Welcome to The Real Time Canine

My name is Amelia Smith of BorderSmith Kennel and with The Real Time Canine, I am providing training technique for Border Collie Sheepdogs. Beginning with 10 week old Kensmuir Star, I will document his daily lessons in words and pictures every Sunday. Previously subscription based, the complete working journal is now available here every Sunday.

From the moment I collected Star, his training began and you will be with us every step of the way. Good manners, willingness & confidence are necessary for him to attain my goal to become a useful working sheepdog and successful trial competitor. From the first lessons on manners & socialization to his first exposure to sheep, you will be a part of Star's journey to success.

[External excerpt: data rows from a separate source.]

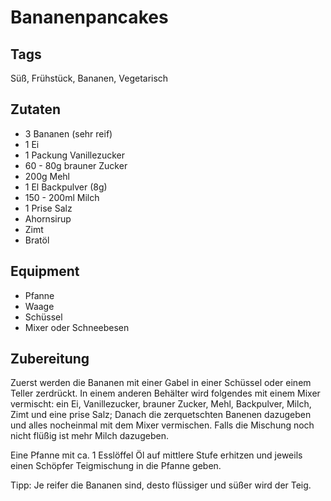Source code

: # Bananenpancakes

## Tags

Süß, Frühstück, Bananen, Vegetarisch

## Zutaten

- 3 Bananen (sehr reif)
- 1 Ei
- 1 Packung Vanillezucker
- 60 - 80g brauner Zucker
- 200g Mehl
- 1 El Backpulver (8g)
- 150 - 200ml Milch
- 1 Prise Salz
- Ahornsirup
- Zimt
- Bratöl

## Equipment

- Pfanne
- Waage
- Schüssel
- Mixer oder Schneebesen

## Zubereitung

Zuerst werden die Bananen mit einer Gabel in einer Schüssel oder einem Teller zerdrückt.
In einem anderen Behälter wird folgendes mit einem Mixer vermischt:
ein Ei, Vanillezucker, brauner Zucker, Mehl, Backpulver, Milch, Zimt und eine prise Salz;
Danach die zerquetschten Banenen dazugeben und alles nocheinmal mit dem Mixer vermischen.
Falls die Mischung noch nicht flüßig ist mehr Milch dazugeben.

Eine Pfanne mit ca. 1 Esslöffel Öl auf mittlere Stufe erhitzen und jeweils einen Schöpfer Teigmischung
in die Pfanne geben.

Tipp: Je reifer die Bananen sind, desto flüssiger und süßer wird der Teig.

After a lifetime with animals, dogs, horses and livestock, I am happy to share my expertise with you. I have found success in sheepdog trials at home and abroad and have trained dogs that went on to find success with others. To learn more about me and my dogs, please visit my BorderSmith website and my BorderSmith Blog! Cheers and thank you very much.

Nov 10, 2009

Week 51

This was an up and down week for Star and I. I am trying to stretch out the distance on his outruns, and Star is telling me in his way that he is not ready. We had some mis-steps early on, but finished the week in grand style.

This week's lessons:
  1. Follow my lead
  2. Trust me
  3. Learning the way

Here's an excerpt:

I worked Mirk first and left the sheep about 300 yards away, up the hill and settled down in a little dip. Star came off his chain looking for sheep, and not finding them. He had absolutely no idea where to look, worsened by the fact that the sheep and old cover are exactly the same shade of pale. Anticipating that he would cross, I sent him come-bye while being watchful and it didn't take him long to turn in. His odometer is set at about 100 yards and I am working to re-set it. I gave him several stop, re-directs, which he took, but never far enough. He never saw the sheep almost the entire way out, and when he did, it was all over. His tenuous confidence was shaken by then, but relieved to find his sheep, he hit another gear and flew across the mid-line of the outrun to land on the away-to-me side and begin his fetch. OK, so I sent him too far.